Data records:
== Segment start ==

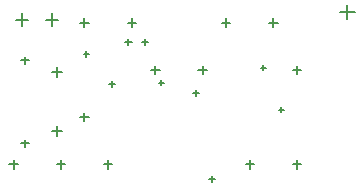
<source format=gbr>
G04*
G04 #@! TF.GenerationSoftware,Altium Limited,Altium Designer,24.6.1 (21)*
G04*
G04 Layer_Color=128*
%FSLAX25Y25*%
%MOIN*%
G70*
G04*
G04 #@! TF.SameCoordinates,5512D287-6342-4ABA-9CF6-7DAEAAFA0F20*
G04*
G04*
G04 #@! TF.FilePolarity,Positive*
G04*
G01*
G75*
%ADD43C,0.00500*%
D43*
X343457Y341721D02*
X346803D01*
X345130Y340047D02*
Y343394D01*
X343457Y361405D02*
X346803D01*
X345130Y359732D02*
Y363079D01*
X333319Y337784D02*
X335681D01*
X334500Y336602D02*
Y338965D01*
X333319Y365342D02*
X335681D01*
X334500Y364161D02*
Y366524D01*
X373362Y371500D02*
X375662D01*
X374512Y370350D02*
Y372650D01*
X367850Y371500D02*
X370150D01*
X369000Y370350D02*
Y372650D01*
X341492Y379000D02*
X345508D01*
X343500Y376992D02*
Y381008D01*
X331492Y379000D02*
X335508D01*
X333500Y376992D02*
Y381008D01*
X395910Y325894D02*
X397878D01*
X396894Y324909D02*
Y326878D01*
X423797Y362205D02*
X426597D01*
X425197Y360805D02*
Y363605D01*
X423797Y330709D02*
X426597D01*
X425197Y329309D02*
Y332109D01*
X415923Y377953D02*
X418723D01*
X417323Y376553D02*
Y379353D01*
X408049Y330709D02*
X410849D01*
X409449Y329309D02*
Y332109D01*
X400175Y377953D02*
X402975D01*
X401575Y376553D02*
Y379353D01*
X392301Y362205D02*
X395101D01*
X393701Y360805D02*
Y363605D01*
X376553Y362205D02*
X379353D01*
X377953Y360805D02*
Y363605D01*
X368679Y377953D02*
X371479D01*
X370079Y376553D02*
Y379353D01*
X360805Y330709D02*
X363605D01*
X362205Y329309D02*
Y332109D01*
X352931Y377953D02*
X355731D01*
X354331Y376553D02*
Y379353D01*
X352931Y346457D02*
X355731D01*
X354331Y345057D02*
Y347857D01*
X345057Y330709D02*
X347857D01*
X346457Y329309D02*
Y332109D01*
X329309Y330709D02*
X332109D01*
X330709Y329309D02*
Y332109D01*
X439638Y381500D02*
X444362D01*
X442000Y379138D02*
Y383862D01*
X413016Y363000D02*
X414984D01*
X414000Y362016D02*
Y363984D01*
X354016Y367500D02*
X355984D01*
X355000Y366516D02*
Y368484D01*
X362516Y357500D02*
X364484D01*
X363500Y356516D02*
Y358484D01*
X419016Y349000D02*
X420984D01*
X420000Y348016D02*
Y349984D01*
X390516Y354500D02*
X392484D01*
X391500Y353516D02*
Y355484D01*
X379016Y358000D02*
X380984D01*
X380000Y357016D02*
Y358984D01*
M02*

</source>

== Segment end ==

* _Directions_: Every entry should be returned exactly as written, minus the pictures.

* _Response to the task_:
<source format=gbr>
G04*
G04 #@! TF.GenerationSoftware,Altium Limited,Altium Designer,24.6.1 (21)*
G04*
G04 Layer_Color=128*
%FSLAX25Y25*%
%MOIN*%
G70*
G04*
G04 #@! TF.SameCoordinates,5512D287-6342-4ABA-9CF6-7DAEAAFA0F20*
G04*
G04*
G04 #@! TF.FilePolarity,Positive*
G04*
G01*
G75*
%ADD43C,0.00500*%
D43*
X343457Y341721D02*
X346803D01*
X345130Y340047D02*
Y343394D01*
X343457Y361405D02*
X346803D01*
X345130Y359732D02*
Y363079D01*
X333319Y337784D02*
X335681D01*
X334500Y336602D02*
Y338965D01*
X333319Y365342D02*
X335681D01*
X334500Y364161D02*
Y366524D01*
X373362Y371500D02*
X375662D01*
X374512Y370350D02*
Y372650D01*
X367850Y371500D02*
X370150D01*
X369000Y370350D02*
Y372650D01*
X341492Y379000D02*
X345508D01*
X343500Y376992D02*
Y381008D01*
X331492Y379000D02*
X335508D01*
X333500Y376992D02*
Y381008D01*
X395910Y325894D02*
X397878D01*
X396894Y324909D02*
Y326878D01*
X423797Y362205D02*
X426597D01*
X425197Y360805D02*
Y363605D01*
X423797Y330709D02*
X426597D01*
X425197Y329309D02*
Y332109D01*
X415923Y377953D02*
X418723D01*
X417323Y376553D02*
Y379353D01*
X408049Y330709D02*
X410849D01*
X409449Y329309D02*
Y332109D01*
X400175Y377953D02*
X402975D01*
X401575Y376553D02*
Y379353D01*
X392301Y362205D02*
X395101D01*
X393701Y360805D02*
Y363605D01*
X376553Y362205D02*
X379353D01*
X377953Y360805D02*
Y363605D01*
X368679Y377953D02*
X371479D01*
X370079Y376553D02*
Y379353D01*
X360805Y330709D02*
X363605D01*
X362205Y329309D02*
Y332109D01*
X352931Y377953D02*
X355731D01*
X354331Y376553D02*
Y379353D01*
X352931Y346457D02*
X355731D01*
X354331Y345057D02*
Y347857D01*
X345057Y330709D02*
X347857D01*
X346457Y329309D02*
Y332109D01*
X329309Y330709D02*
X332109D01*
X330709Y329309D02*
Y332109D01*
X439638Y381500D02*
X444362D01*
X442000Y379138D02*
Y383862D01*
X413016Y363000D02*
X414984D01*
X414000Y362016D02*
Y363984D01*
X354016Y367500D02*
X355984D01*
X355000Y366516D02*
Y368484D01*
X362516Y357500D02*
X364484D01*
X363500Y356516D02*
Y358484D01*
X419016Y349000D02*
X420984D01*
X420000Y348016D02*
Y349984D01*
X390516Y354500D02*
X392484D01*
X391500Y353516D02*
Y355484D01*
X379016Y358000D02*
X380984D01*
X380000Y357016D02*
Y358984D01*
M02*

</source>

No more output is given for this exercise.